Sie empfehlen Ihren Kunden darum auch, nicht unbedingt klassische Bewerbungen zu schreiben.
Richtig. Der Köder muss dem Fisch schmecken. Ich ermuntere meine Klienten, kurz und prägnant auf zwei Seiten ihre Erfolge in den Mittelpunkt zu stellen. Und zwar nicht nur in Zahlen, zum Beispiel eine Umsatzsteigerung von 20 Prozent, sondern mit einer knappen Erklärung dazu, wie dieser Erfolg erreicht wurde. Diese Vorgehensweise habe ich nicht erfunden – in den USA sind fast alle Bewerbungen so aufgebaut. Allerdings begründet man dort weniger das Zustandekommen der guten Ergebnisse, zudem ist in Europa mehr Bescheidenheit angebracht als in den USA.
Sollte schon in Stellenanzeigen mehr nach diesen Erfolgen gefragt werden?
Die Stellenanzeigen sind ein Thema für sich. Was dort oft verlangt wird, ist meist so stereotyp, ja vorgestanzt, dass es bisweilen lächerlich wirkt. Da stehen immer dieselben Attribute wie «sie können gut organisieren», «sind motivierend», «strategisch denkend», «durchsetzungsstark» – das muss man doch von einem Manager alles erwarten können. Sich dann mit solchen Adjektiven zu beschreiben, ist nichtsaussagend und hebt einen Kandidaten überhaupt nicht von den anderen ab, denn er wiederholt insoweit nur die Stellenanzeige. Darum empfehle ich, auf die eigenen Erfolge einzugehen. Daraus lassen sich auch Rückschlüsse auf Persönlichkeitsmerkmale ziehen.
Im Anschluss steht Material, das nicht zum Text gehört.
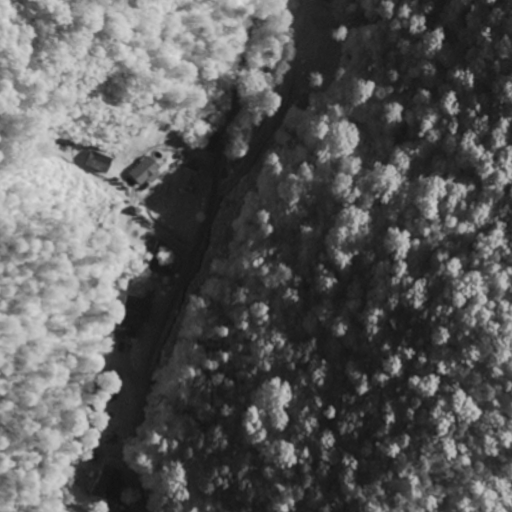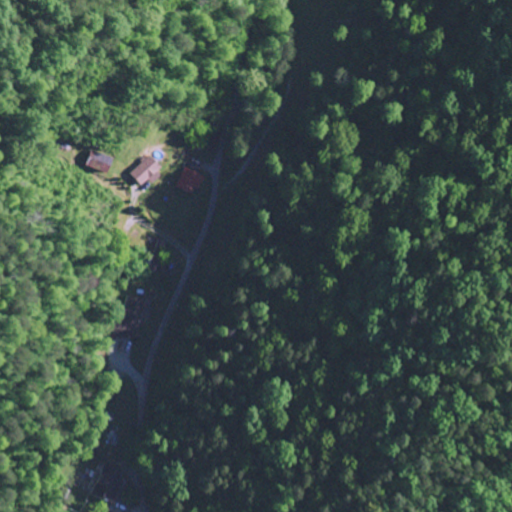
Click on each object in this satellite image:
building: (98, 163)
building: (143, 173)
building: (187, 183)
road: (195, 257)
building: (127, 320)
building: (111, 487)
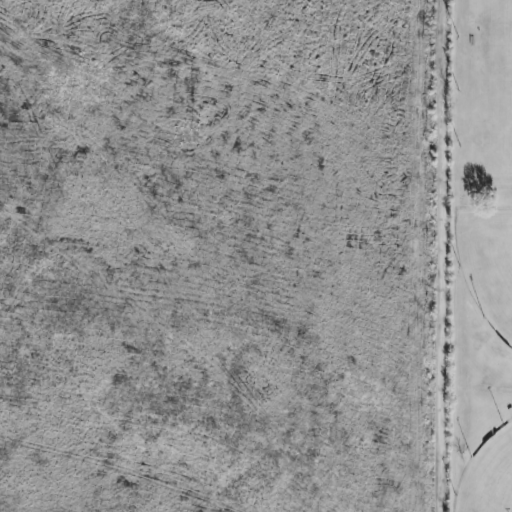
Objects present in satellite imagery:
park: (497, 90)
road: (443, 256)
park: (480, 258)
park: (494, 265)
park: (492, 476)
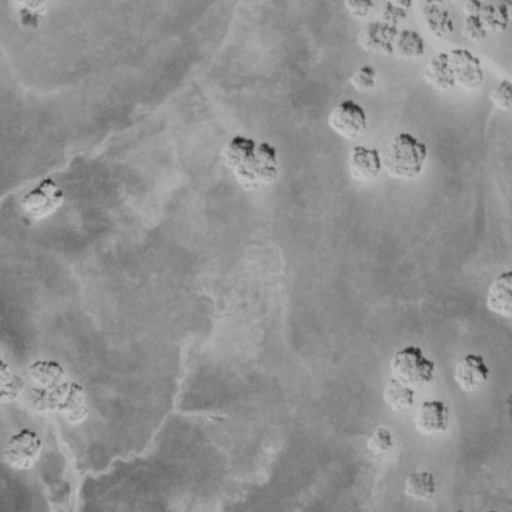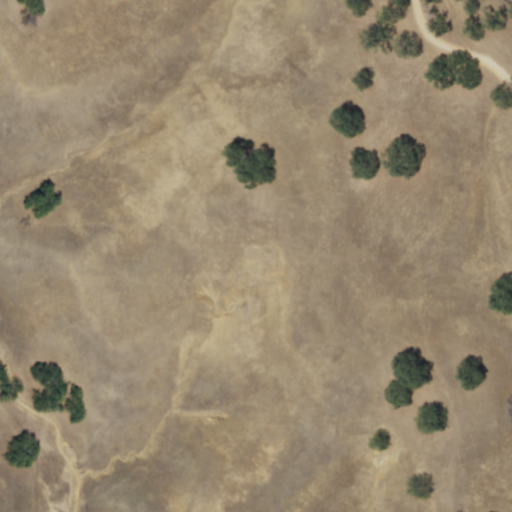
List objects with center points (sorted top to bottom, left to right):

Wie kann das HR eine wichtigere Rolle beim Executive Search einnehmen?
Es kann den ganzen Bewerbungsprozess begleiten und unterstützen und auch bei der Auswahl einen wichtigen Beitrag leisten. Ich glaube, erst das respektvolle Zusammenspiel von HR und Gesamtverantwortlichen bringt den vollständigen Blick auf den Kandidaten. Die psychologischen Aspekte, auf die HR-Verantwortliche achten, haben eine grosse Relevanz für die langfristige Entwicklung eines Mitarbeiters. Zudem sind Personalexperten oft besonnene Menschen, im Gegensatz zu vielen Chefs und Geschäftsleitern, die eher gewohnt sind schnell zu handeln und zu entscheiden. Beides hat seinen Wert. Die beiden Seiten denken in verschiedenen Kategorien, sie haben unterschiedliche Rollen. Ein Austausch kann darum sehr befruchtend sein.
Der Gesprächspartner
Dr. Jürgen Nebel ist Karriereberater und Mitautor des bei Campus erschienenen Buches «Die CEO-Bewerbung. Karrierebeschleunigung ohne Netzwerk und Headhunter». Er hat seine Beratungsunternehmen in Wiesbaden und war vor seiner Zeit als Coach Practice Group Leader bei einer internationalen Executive Search Beratungsfirma sowie General Manager Germany und Geschäftsführer eines internationalen Konzerntochterunternehmens.